You ignore all of the legal uses the internet I believe that is called tunnel vision thinking.

NothingReally (profile) says:

Re: Re:

Reading both the articles but a few things to note first.

A) The guy complaining is a LAW teacher, and the paper is law based.

B) So far, the paper is saying “The government is too stupid to regulate the internet”
Saying the DNS blocks on a proxy can be overridden by having “1superproxy”, “2superproxy” and that such behaviour would be noticed by the people before the government. (Or that the government wouldn’t catch on and from hence on check for such antics).

Citing the links to alternative proxies on the proxy home page (that the government AGAIN won’t block because they’re stupid).

C) This is a really informal study.
They state that all they really did was use google’s public data (as well as data that VPN’s advertised) to derive a conclusion.

But what is worse is that they use EXTREMELY small numbers. the top 180 proxies / vpn’s. (and even admitted that they knew of, but did not include, foreign VPNs)

D) I don’t know what the guy’s problem is… but the study is too flimsy to concretely claim as much as he did.
The Study REALLY IS just using google-analytics to make GUESSES.

The government is targeting torrent trackers as well as torrent search engines.
So let’s say you use a webproxy to get the torrent… well, the tracker doesn’t work.
So you moan on forums and pro-piracy people tell you to use a VPN.
Well, ISPs will notice that you’re drawing a large amount of encrypted traffic.
Nothing is wrong with having 5gb of encrypted traffic… but it means that the VPN will be pressured to disclose what you were doing.

See, if we establish a level of co-operation (and have other companies bulling giants like google into submission). And we act quick and decisively, then while it would take 5 days to take down a server… it’ll take LONGER to find a new alternative (remember, search engines being filtered as well).

◆ ◆ ◆

WORK ORDER: According to the forum comment, how many proxies and VPNs did the study use?

◆ ◆ ◆

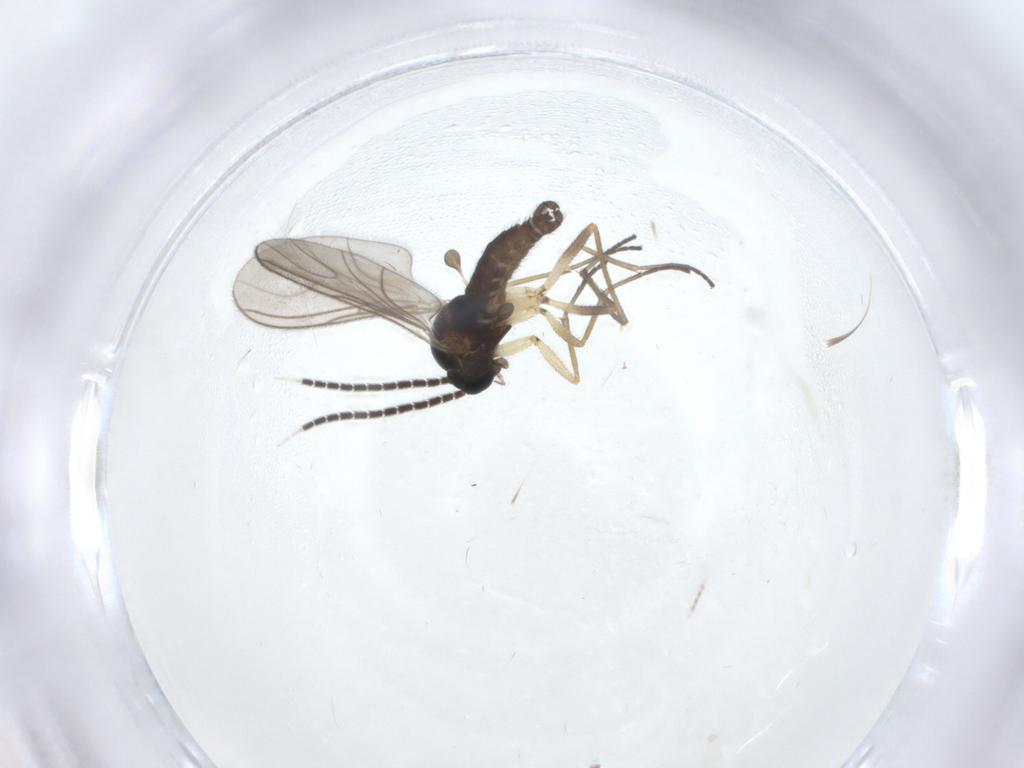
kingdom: Animalia
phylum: Arthropoda
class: Insecta
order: Diptera
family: Sciaridae
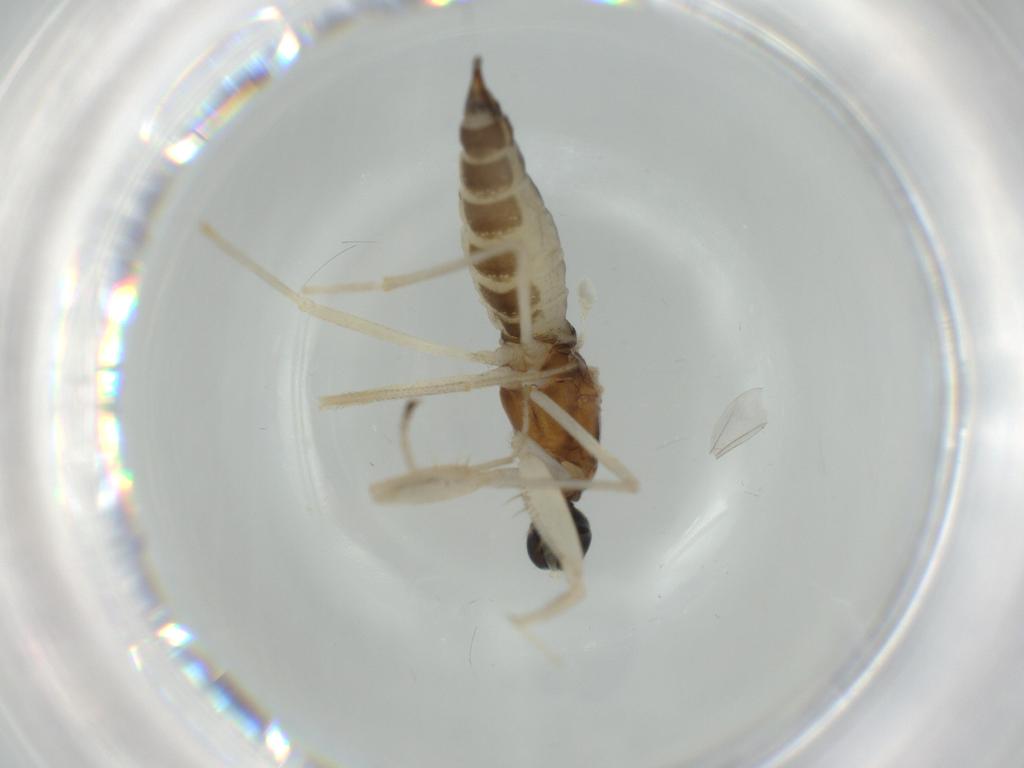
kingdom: Animalia
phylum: Arthropoda
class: Insecta
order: Diptera
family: Empididae
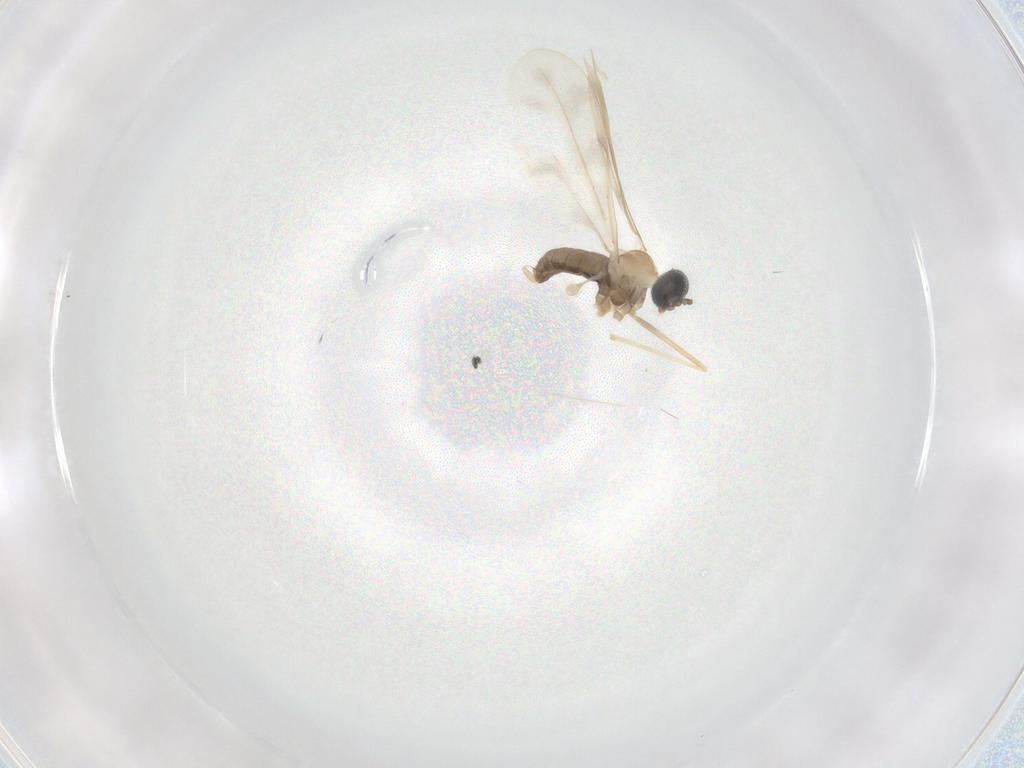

◆ ◆ ◆

WRITTEN RESPONSE: The top 180 proxies and VPNs.